→ **CONSEGNA**
Nel testo sui cinque tipi di vṛtti, perché l'esempio della corda vista in una strada buia è un caso di viparyaya? Spiegalo in una o due frasi.

→ **TESTO DA ANALIZZARE**
┌──

Patanjali dal quinto all'undicesimo sutra definisce cinque tipi di vṛtti, che possono essere causa di sofferenza o no.


Conoscenza corretta (pramana)

Cosa determina una conoscenza corretta? Ad esempio, sappiamo che qualcosa è valido se noi stessi abbiamo sperimentato qualcosa e possiamo usare quella conoscenza.

Com'è che acquisiamo questa conoscenza?

1. Esperienza diretta(Pratyaksha):acquisizione di conoscenze direttamente attraverso l'ambiente.

2. Inferenza (Anumana): la nostra capacità di applicare la logica e la ragione per capire le cose da soli. Ad esempio, vedere del fumo in lontananza che esce da una montagna e dedurre che c'è un fuoco.

3. Testimonianza affidabile (agamah): ad esempio da un'autorità esterna, come un maestro.


Conoscenza errata (viparyaya)

Viparaya, il ragionamento errato. Viparaya avviene quando percepiamo correttamente le informazioni che riceviamo dai sensi ma la mente giunge a conclusioni errate. Un esempio: stiamo camminando in una strada buia e i nostri occhi vedono una corda arrotolata ma il nostro intelletto interpreta ciò che vede come un serpente.


Immaginazione o fantasia (vikalpa)

L'immaginazione è un'idea che creiamo nella nostra mente.

Credere di conoscere qualcosa attraverso il racconto e senza farne esperienza diretta è un esempio di vikalpa.


Sonno (nidra)

└──

Voci del dataset:
┌──

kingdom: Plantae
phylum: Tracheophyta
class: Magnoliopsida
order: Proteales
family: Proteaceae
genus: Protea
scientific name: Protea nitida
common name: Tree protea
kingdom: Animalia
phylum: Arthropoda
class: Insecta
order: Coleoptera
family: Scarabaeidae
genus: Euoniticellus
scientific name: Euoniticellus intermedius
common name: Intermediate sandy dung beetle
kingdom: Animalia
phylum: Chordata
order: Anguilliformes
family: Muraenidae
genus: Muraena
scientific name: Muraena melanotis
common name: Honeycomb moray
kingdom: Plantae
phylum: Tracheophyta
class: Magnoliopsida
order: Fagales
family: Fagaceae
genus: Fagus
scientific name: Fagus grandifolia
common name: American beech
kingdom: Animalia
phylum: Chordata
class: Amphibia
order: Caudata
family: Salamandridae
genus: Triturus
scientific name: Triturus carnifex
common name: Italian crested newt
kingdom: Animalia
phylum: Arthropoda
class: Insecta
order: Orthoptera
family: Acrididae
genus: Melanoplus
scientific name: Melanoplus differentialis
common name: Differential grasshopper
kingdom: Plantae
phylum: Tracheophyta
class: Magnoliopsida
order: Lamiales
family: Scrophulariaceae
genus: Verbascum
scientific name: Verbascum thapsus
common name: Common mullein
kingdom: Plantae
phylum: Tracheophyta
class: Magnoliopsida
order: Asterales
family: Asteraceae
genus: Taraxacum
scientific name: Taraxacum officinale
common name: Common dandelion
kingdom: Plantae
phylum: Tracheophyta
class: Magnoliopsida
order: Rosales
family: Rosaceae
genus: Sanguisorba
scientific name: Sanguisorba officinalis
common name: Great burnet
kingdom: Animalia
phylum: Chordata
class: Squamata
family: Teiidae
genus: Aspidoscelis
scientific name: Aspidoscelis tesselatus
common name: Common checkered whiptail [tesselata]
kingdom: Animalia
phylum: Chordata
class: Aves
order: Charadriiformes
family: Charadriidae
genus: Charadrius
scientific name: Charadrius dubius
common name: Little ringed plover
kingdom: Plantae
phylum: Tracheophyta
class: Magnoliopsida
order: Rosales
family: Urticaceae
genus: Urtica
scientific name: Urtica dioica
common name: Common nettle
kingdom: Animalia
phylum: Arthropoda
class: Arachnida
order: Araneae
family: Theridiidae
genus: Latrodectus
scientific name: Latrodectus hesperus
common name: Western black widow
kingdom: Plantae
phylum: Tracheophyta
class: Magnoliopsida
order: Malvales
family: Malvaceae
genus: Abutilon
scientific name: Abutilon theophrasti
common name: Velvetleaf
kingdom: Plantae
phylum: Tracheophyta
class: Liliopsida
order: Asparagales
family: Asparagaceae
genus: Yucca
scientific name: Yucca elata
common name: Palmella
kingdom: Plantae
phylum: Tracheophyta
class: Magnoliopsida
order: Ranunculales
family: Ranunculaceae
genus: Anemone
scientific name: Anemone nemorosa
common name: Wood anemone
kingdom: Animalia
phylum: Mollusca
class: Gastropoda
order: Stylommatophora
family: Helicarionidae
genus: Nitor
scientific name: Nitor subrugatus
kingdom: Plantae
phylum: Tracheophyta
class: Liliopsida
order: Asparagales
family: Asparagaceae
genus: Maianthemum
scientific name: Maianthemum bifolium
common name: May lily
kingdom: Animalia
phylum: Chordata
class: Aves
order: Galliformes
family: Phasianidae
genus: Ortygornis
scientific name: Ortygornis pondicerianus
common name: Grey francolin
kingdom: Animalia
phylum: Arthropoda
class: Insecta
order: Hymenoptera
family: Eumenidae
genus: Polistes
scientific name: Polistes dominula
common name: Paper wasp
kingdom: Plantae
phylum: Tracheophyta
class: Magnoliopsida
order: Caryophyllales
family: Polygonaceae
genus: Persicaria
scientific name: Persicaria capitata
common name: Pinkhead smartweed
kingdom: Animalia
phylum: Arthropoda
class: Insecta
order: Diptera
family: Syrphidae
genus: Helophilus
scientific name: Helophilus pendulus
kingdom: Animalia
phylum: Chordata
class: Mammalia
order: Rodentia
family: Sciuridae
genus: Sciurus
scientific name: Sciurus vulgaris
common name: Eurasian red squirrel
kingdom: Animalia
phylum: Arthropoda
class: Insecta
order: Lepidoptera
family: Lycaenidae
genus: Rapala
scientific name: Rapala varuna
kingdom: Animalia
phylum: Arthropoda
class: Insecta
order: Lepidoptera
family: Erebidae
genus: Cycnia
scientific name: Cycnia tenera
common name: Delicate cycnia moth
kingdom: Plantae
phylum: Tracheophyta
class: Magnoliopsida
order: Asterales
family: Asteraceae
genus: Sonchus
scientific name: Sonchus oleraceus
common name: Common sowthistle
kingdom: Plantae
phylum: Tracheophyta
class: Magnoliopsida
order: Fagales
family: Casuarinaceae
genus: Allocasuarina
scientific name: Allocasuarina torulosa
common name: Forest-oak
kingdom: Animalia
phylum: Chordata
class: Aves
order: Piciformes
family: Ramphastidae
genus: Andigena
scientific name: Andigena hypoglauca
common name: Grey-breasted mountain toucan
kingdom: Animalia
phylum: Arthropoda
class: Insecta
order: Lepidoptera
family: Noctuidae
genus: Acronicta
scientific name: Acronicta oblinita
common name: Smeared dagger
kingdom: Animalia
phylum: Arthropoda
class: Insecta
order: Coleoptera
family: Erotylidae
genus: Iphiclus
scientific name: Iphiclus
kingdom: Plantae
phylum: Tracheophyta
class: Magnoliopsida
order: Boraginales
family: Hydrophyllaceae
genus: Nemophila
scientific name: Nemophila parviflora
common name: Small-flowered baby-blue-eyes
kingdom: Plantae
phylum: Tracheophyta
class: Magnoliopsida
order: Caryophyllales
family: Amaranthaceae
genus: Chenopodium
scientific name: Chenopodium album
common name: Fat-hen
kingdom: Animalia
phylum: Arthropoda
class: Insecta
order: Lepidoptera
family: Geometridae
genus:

└──

→ **SOLUZIONE**
Gli occhi vedono correttamente una corda arrotolata, ma l'intelletto interpreta ciò che vede come un serpente. Viparyaya avviene infatti quando le informazioni dei sensi sono percepite correttamente ma la mente giunge a conclusioni errate.